◆ Excerpt ◆
** Begin **
Metadata in Software Development

Published by marco on

Updated by marco on

This article was originally published on the Encodo Blogs. Browse on over to see more!

This paper sketches a brief background of metadata, lists the advantages and drawbacks to existing approaches and provides some examples on where metadata can be useful. It describes Encodo’s approach to metadata with a brief overview of the basic elements and ideas on how to avoid the limitations of existing solutions.

What is Metadata?

Metadata is, by definition, data about an application’s data. It describes the properties and capabilities of and connections between different types of information in a particular application domain. Examples of application domains are bookkeeping, document management, a lending library or inventory management.

Listed below are a few commonly used terms for modeling methodologies:

MDA – Model Driven Architecture – This approach focuses on complete separation of design from architecture, including the use of UML in order to avoid committing to a single programming language. The abstract UML model is transformed to the target architecture and is generally not further available to the application.
MDD – Model Driven Development – This approach also focuses on the “systematic use of models as primary engineering artifacts throughout the engineering lifecycle” [Wikipedia]. As with MDA, the model is a first-class entity from which code can be generated, but is not usually represented in code itself.
MDE – Model Driven Engineering – Essentially a synonym for MDD, but is not trademarked by the OMG (Object Management Group).
** End **
◆ Record excerpts ◆
** Begin **
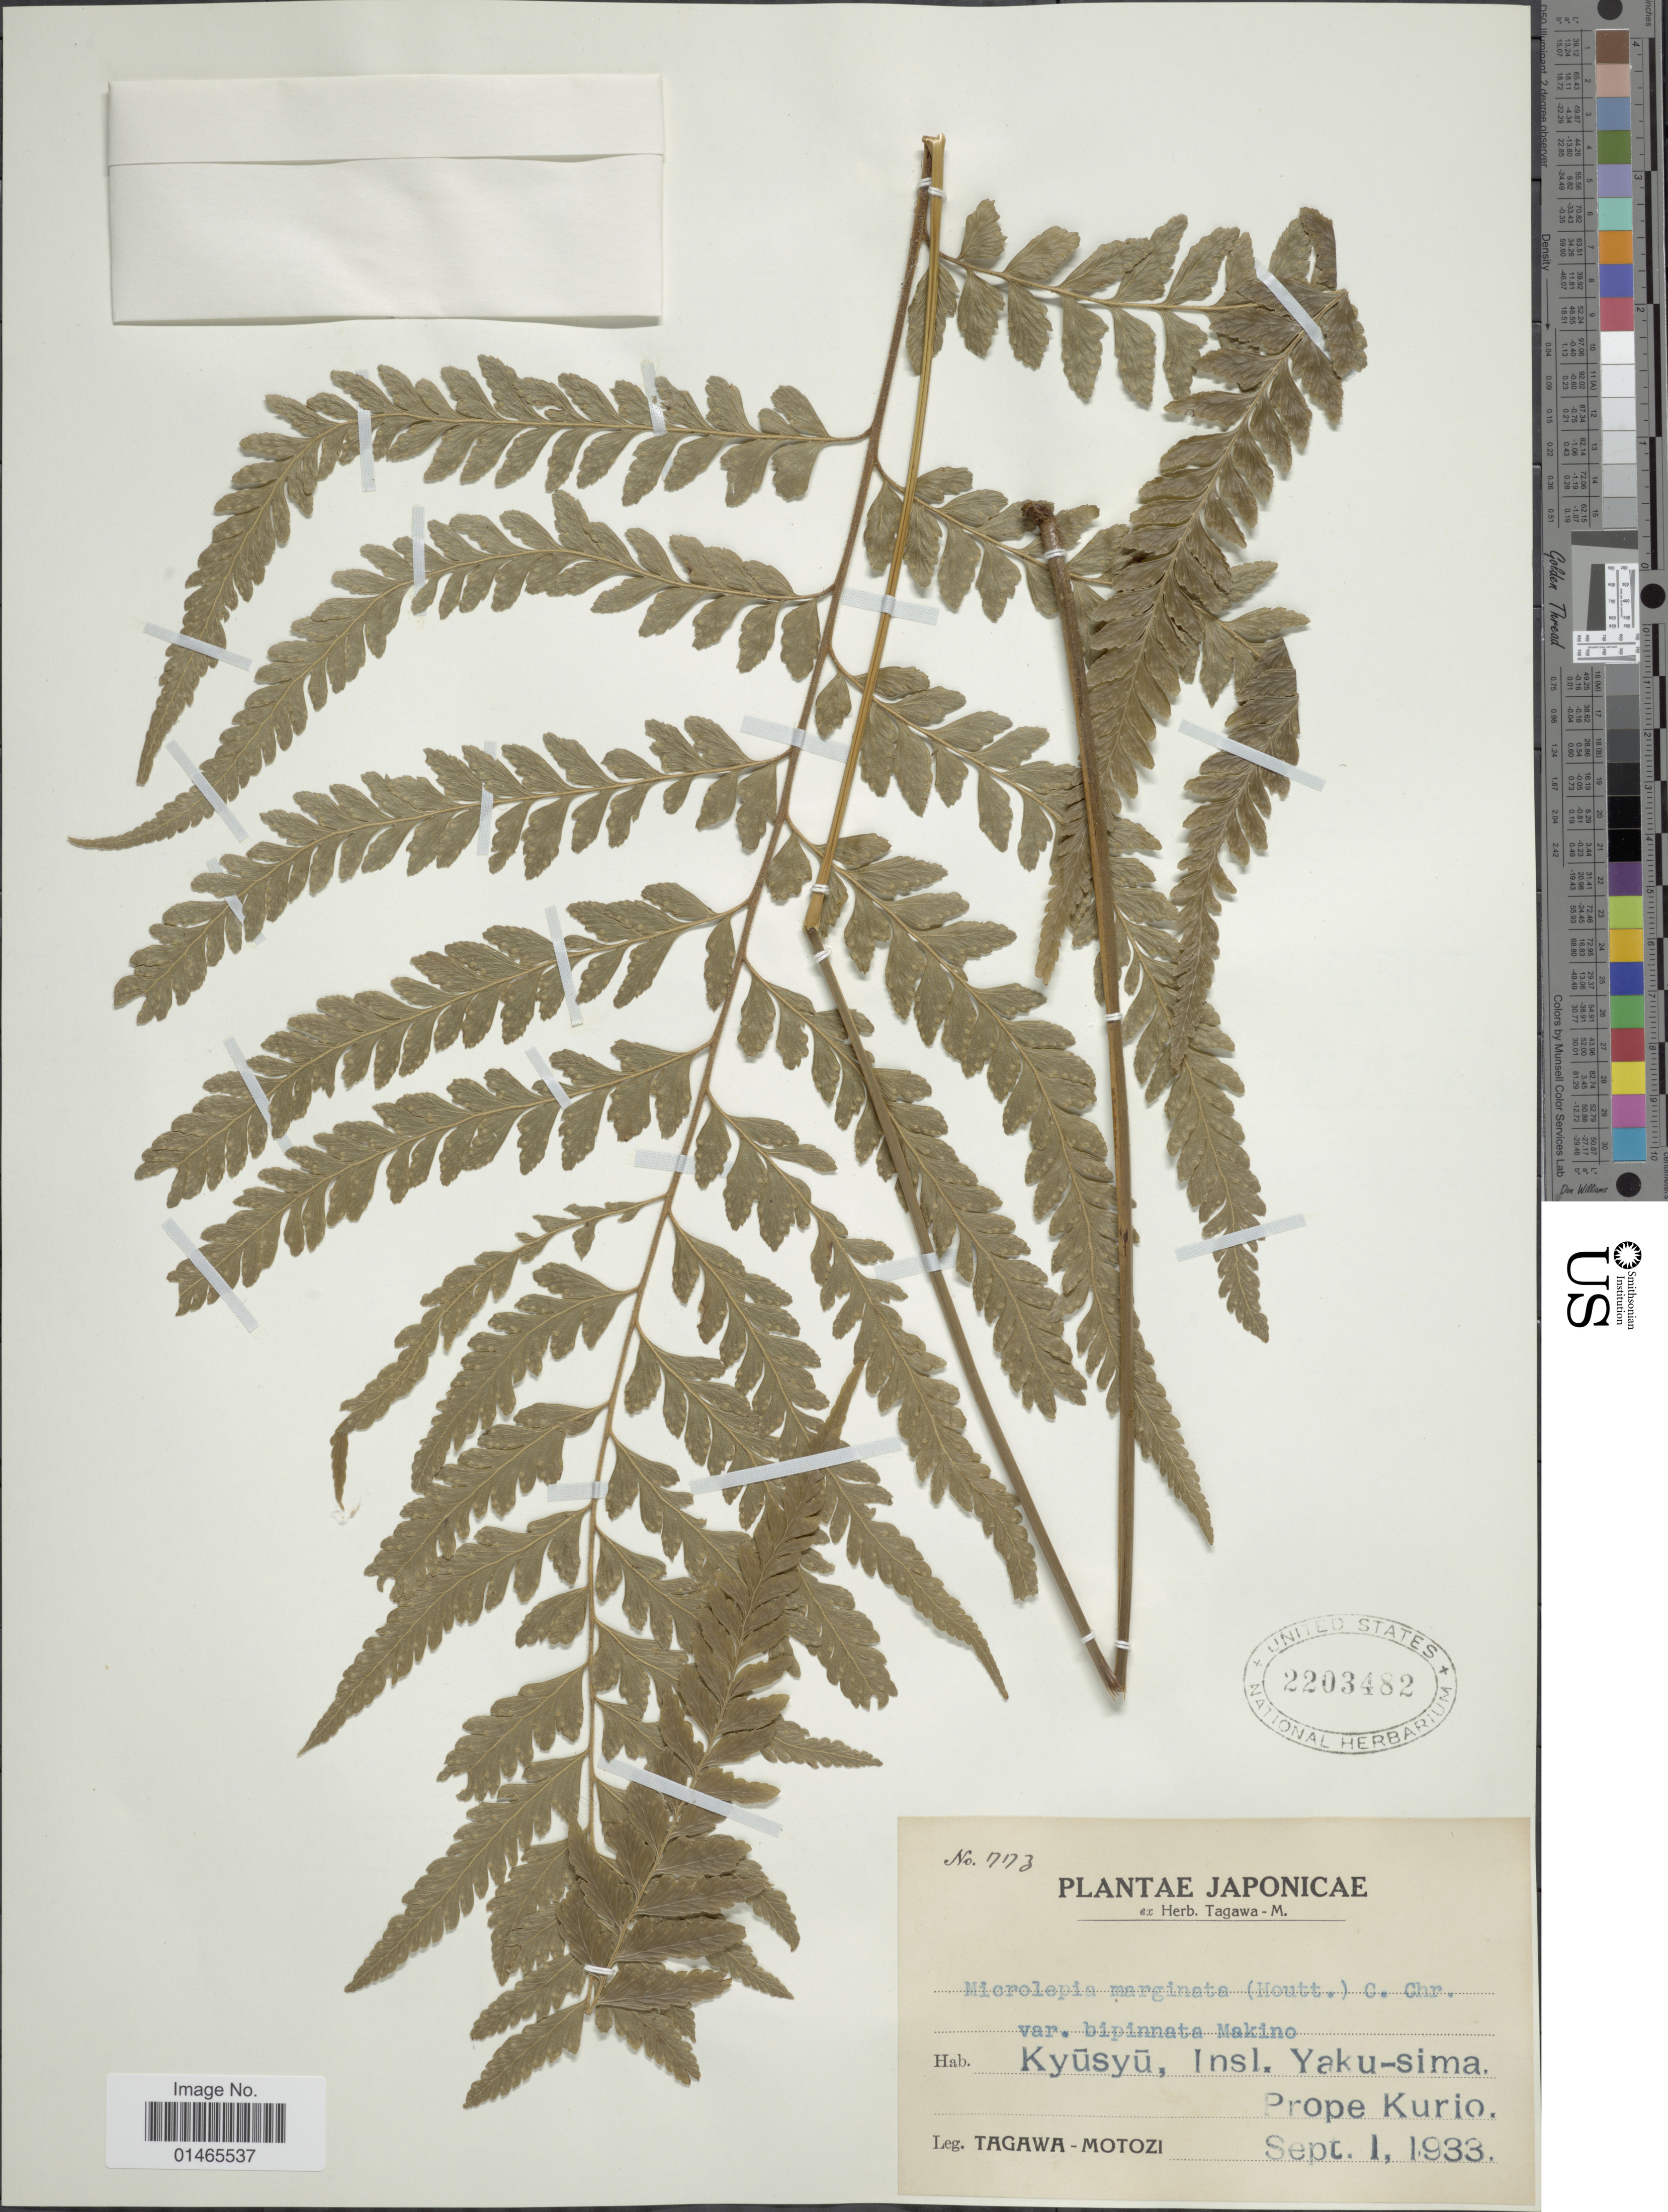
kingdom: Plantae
** End **
** Begin **
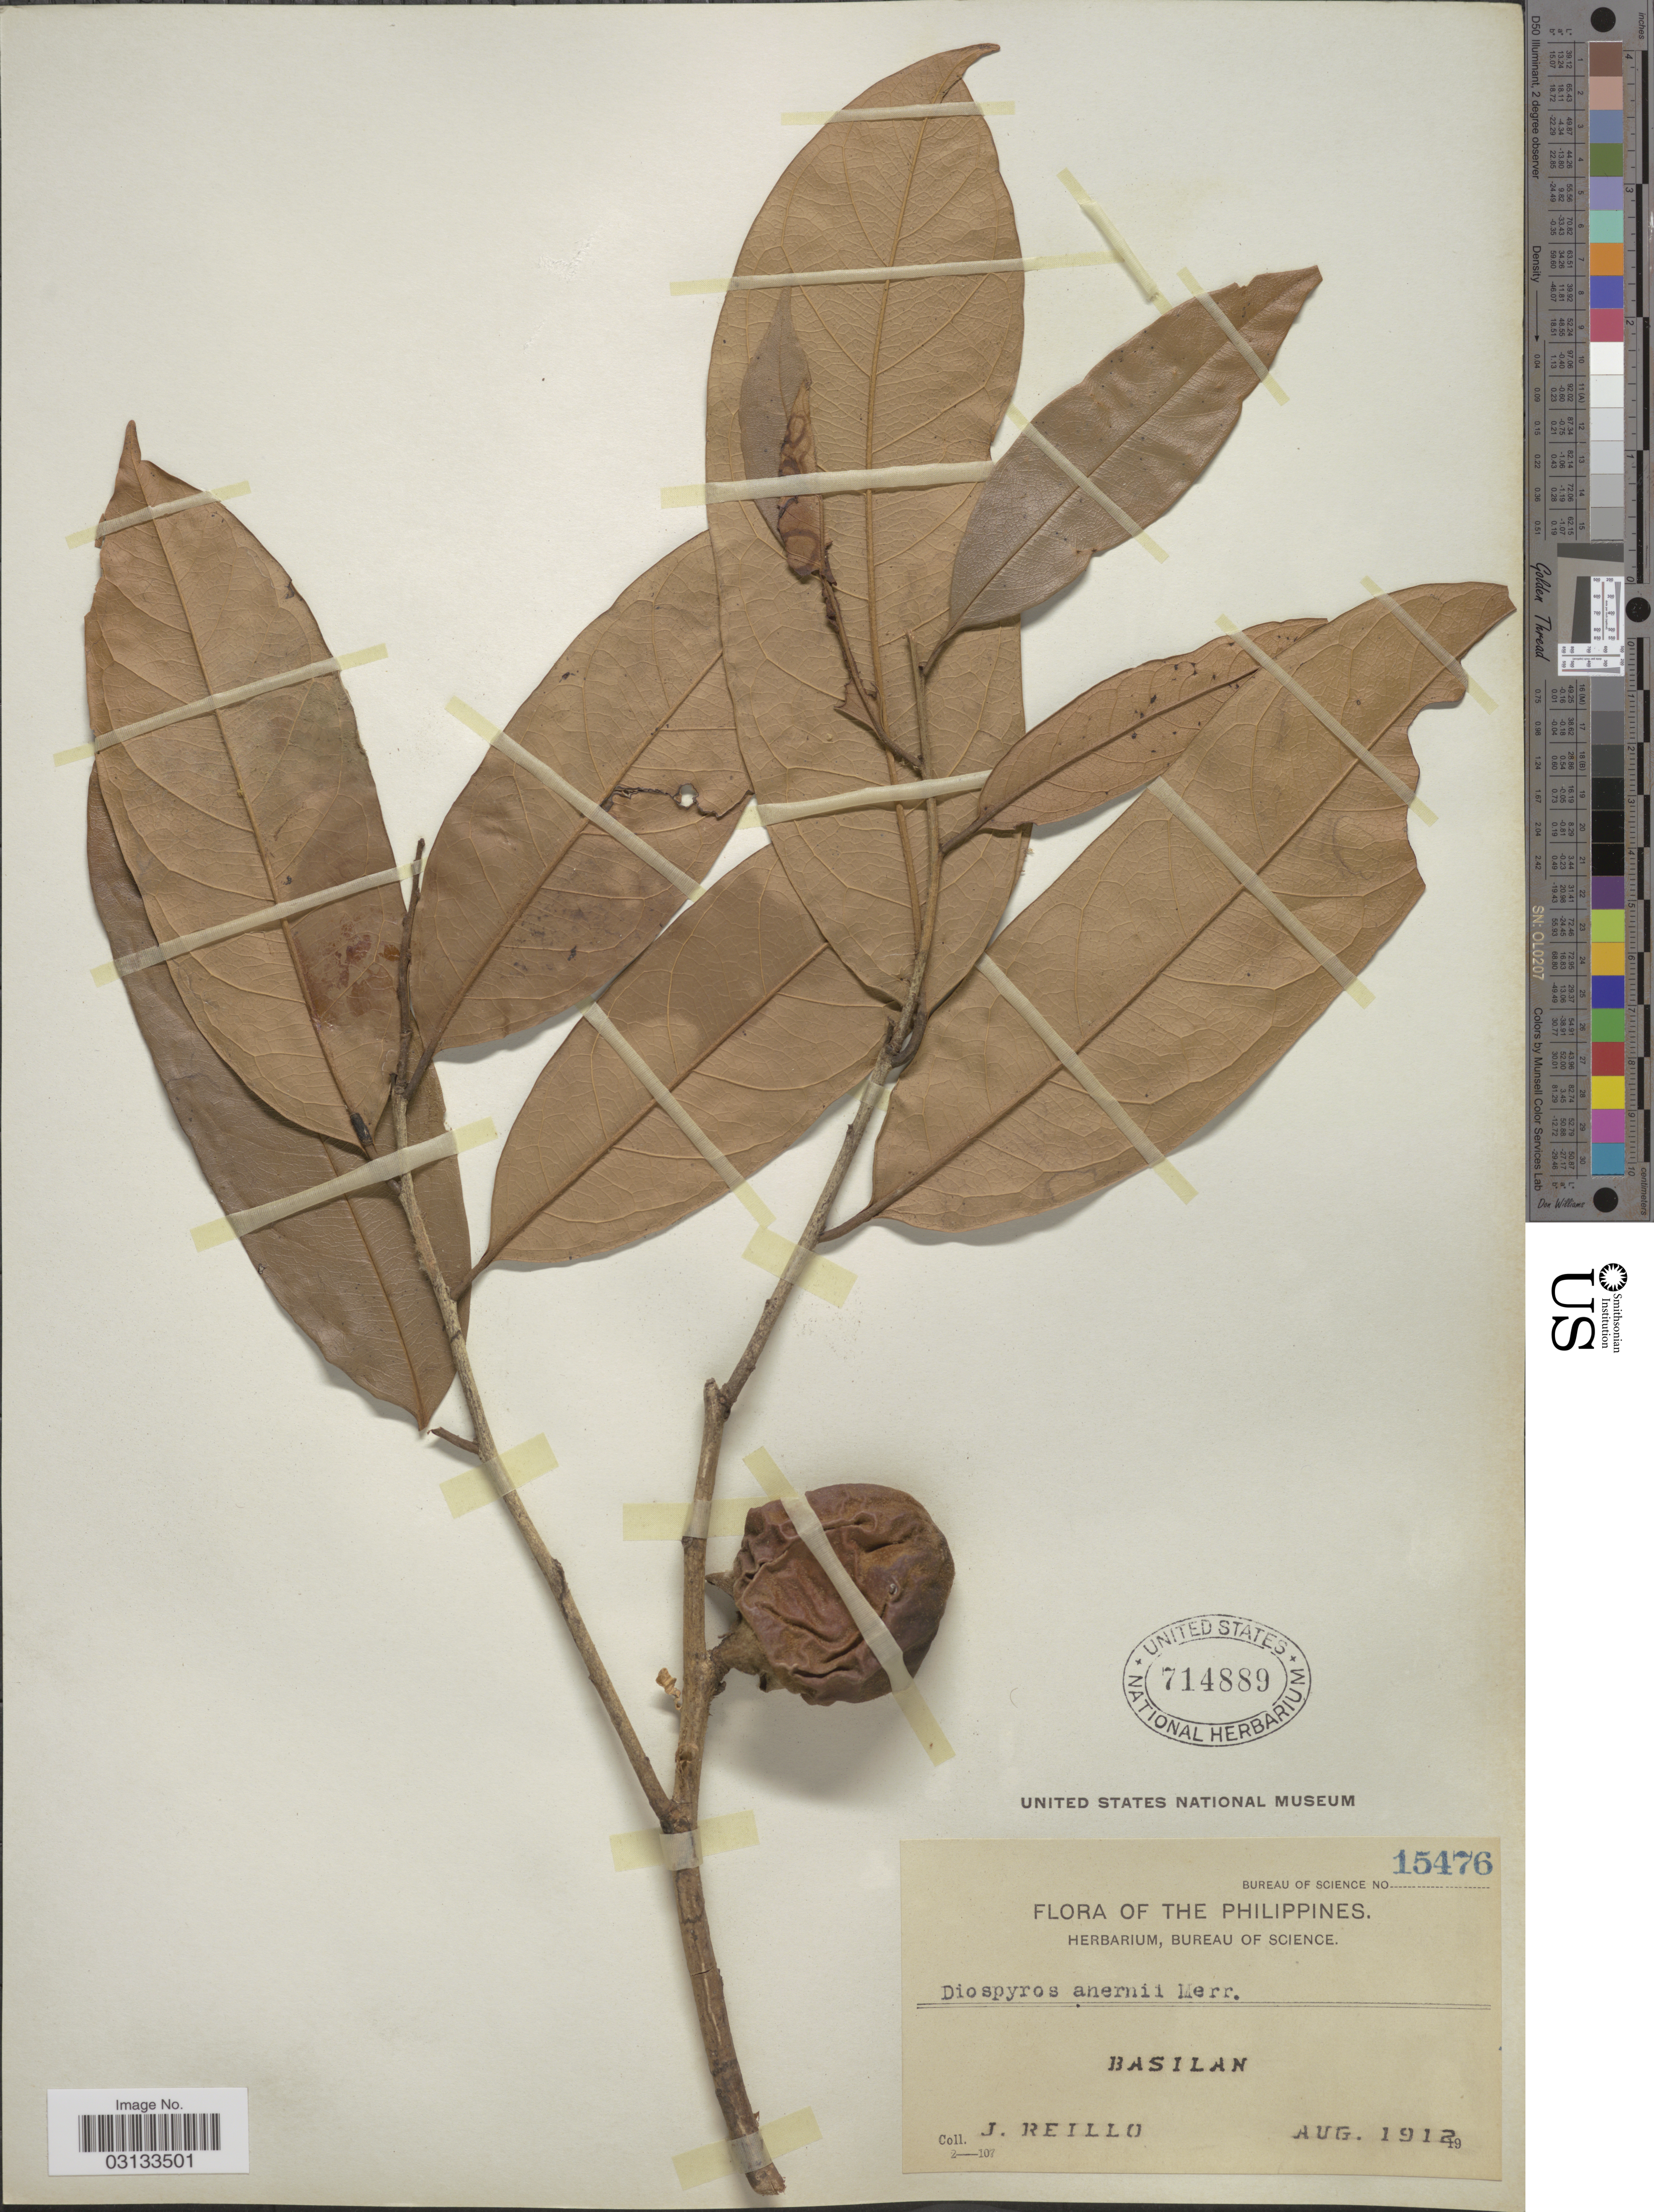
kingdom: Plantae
** End **
◆ To do ◆
- A) In the metadata article, what examples of application domains are given?
- B) Reproduce the metadata article word for word from "Metadata is, by" up to and including "to the application.".
- C) Write the next part of the article on metadata in software development, picking up after its last sentence.

◆ Solved tasks ◆
- A) Bookkeeping, document management, a lending library, and inventory management.

- B)
Metadata is, by definition, data about an application’s data. It describes the properties and capabilities of and connections between different types of information in a particular application domain. Examples of application domains are bookkeeping, document management, a lending library or inventory management.

Listed below are a few commonly used terms for modeling methodologies:

MDA – Model Driven Architecture – This approach focuses on complete separation of design from architecture, including the use of UML in order to avoid committing to a single programming language. The abstract UML model is transformed to the target architecture and is generally not further available to the application.

- C)
The approach recommended in the following paper can be generally described as MDD, but diverges from traditional approaches in several key ways.

Why use Metadata?

All software defines and uses metadata, but usually defines it implicitly, encoding it in the constructs of the programming language (e.g. classes, field, methods, references, etc.) in which it is written. A non-trivial application—one that renders a GUI or responds to a web-service request—needs much, much more information than that. More often than not, that extra information is encoded in application-specific code that is usually not generalized (though it may follow a pattern).
Software increases in complexity and size with time. In order to maintain any sort of control over larger software projects, it is important to strike a balance between the following two precepts:

K.I.S.S. – Keep It Simple Stupid – Don’t make things more complicated than they need to be for the foreseeable future
D.R.Y. – Don’t Repeat Yourself – Any single piece of information should exist in exactly one place in an application.

Using a standardized metadata framework helps an application apply the D.R.Y. principle, but seems to violate K.I.S.S. However, applying K.I.S.S. to the metadata framework itself results in a simple API that makes any application using it also much simpler than it would have been with an ad-hoc solution. Using the same simple pattern and library throughout several applications decreases the overall complexity and drastically improves maintainability.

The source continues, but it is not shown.